You know how there are people that are born because their parents condom failed, or got drunk and had unprotected sex, or was born because of SA, or otherwise “weren’t supposed to be born”?
Well, that’s basically me, but its not the usual scenario. I was the second child born during the infamous One Child Policy, and I just keep thinking: what if the government had it their way and managed to terminate me while in gestation?
I know it was a long time ago and I should stop thinking about it. But I kinda, sort of, in a way, feel like those kids that are born “by accident”, as in: not meant to exist, “outside of God’s plan” (figuratively speaking, I’m not religious). I talked to my mother about it, but then she was just dismissive of these thoughts and doesn’t understand what an existential crisis is.
And it especially hurts when sometimes my mother told me she regretted making that decision violate policy to have me because I wasn’t being obiedient enough. Some filial piety bs.
What the fuck is my life? The world is collapsing, revolts and civil unrest everywhere, everything seems so surreal.
Edit: And also its like 1:45 AM here, sleep schedule is fucked lol
I am literally an accident.
Over here in idiot, white trash, just barely lucked out enough to be raised in a house instead of a trailer park, beautiful glorious and perfect and GOD FEARING… USA.

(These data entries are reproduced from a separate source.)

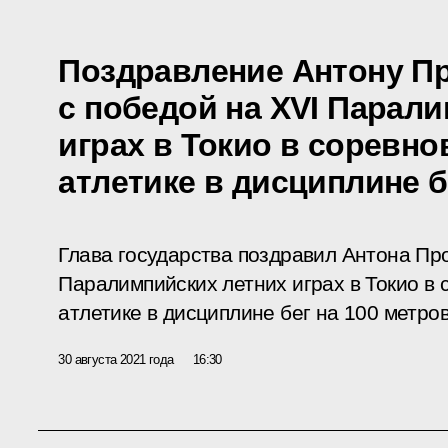
Поздравление Антону П
с победой на XVI Парал
играх в Токио в соревно
атлетике в дисциплине б
Глава государства поздравил Антона Пр
Паралимпийских летних играх в Токио в 
атлетике в дисциплине бег на 100 метров
30 августа 2021 года
16:30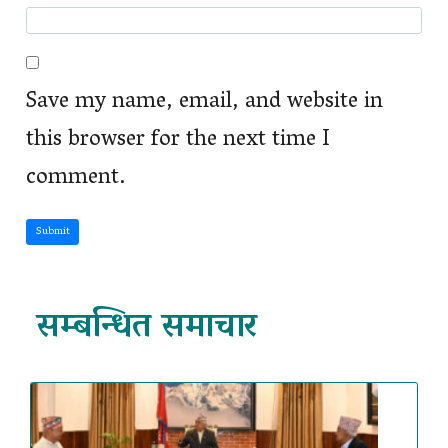
Save my name, email, and website in
this browser for the next time I
comment.
Submit
सम्बन्धित समाचार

I am the reason my parents got married while my mother was approximately 5 months pregnant, why my parents spent the vast majority of my life lying to me and others about when their actual anniversiary date is…
All you have to do is compare it to my birth date.

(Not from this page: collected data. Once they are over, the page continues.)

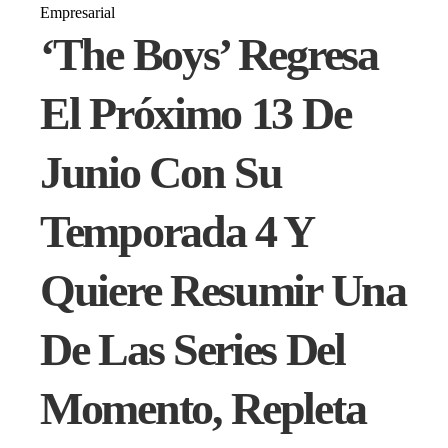
Empresarial
‘The Boys’ Regresa
El Próximo 13 De
Junio Con Su
Temporada 4 Y
Quiere Resumir Una
De Las Series Del
Momento, Repleta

… I am not angry or disappointed that I exist.
I am not angry or disappointed that I am an accident.
… I am angry and disappointed that my parents are lying hypocrites, who persisted in this lie (amongst many others) for nearly 30 years, I am angry that they suddenly got religion when neither of them are from very religious families and decided to become religious extremists, pretend they always were, and raise me in that way, to overcompensate for their own shame which I literally embody.

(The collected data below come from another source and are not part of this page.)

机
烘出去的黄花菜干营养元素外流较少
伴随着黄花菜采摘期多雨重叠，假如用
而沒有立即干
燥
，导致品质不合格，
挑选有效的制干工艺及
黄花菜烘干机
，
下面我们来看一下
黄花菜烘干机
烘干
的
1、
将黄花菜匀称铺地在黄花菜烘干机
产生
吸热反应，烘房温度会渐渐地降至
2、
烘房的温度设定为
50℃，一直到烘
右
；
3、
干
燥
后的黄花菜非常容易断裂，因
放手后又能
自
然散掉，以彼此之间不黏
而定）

Cruel as this may sound: At least your mother was/is honest in her callousness, as opposed to a lying coward like mine.
… I cannot believe I am going to this quote, but I really do honestly find it compelling.
From the first Pokemon movie, Mewtwo:
I see now that the circumstances of one’s birth is irrelevent, it is what you do with the gift of life that determines who you are.
What is life?
Life is the meaning and connections and knowledge and wisdom and experiences you construct out of the chaos around you.
Nothing guarantees you will succeed at anything or find joy or purpose or love.
… But nothing guarantees those things are all impossible, either.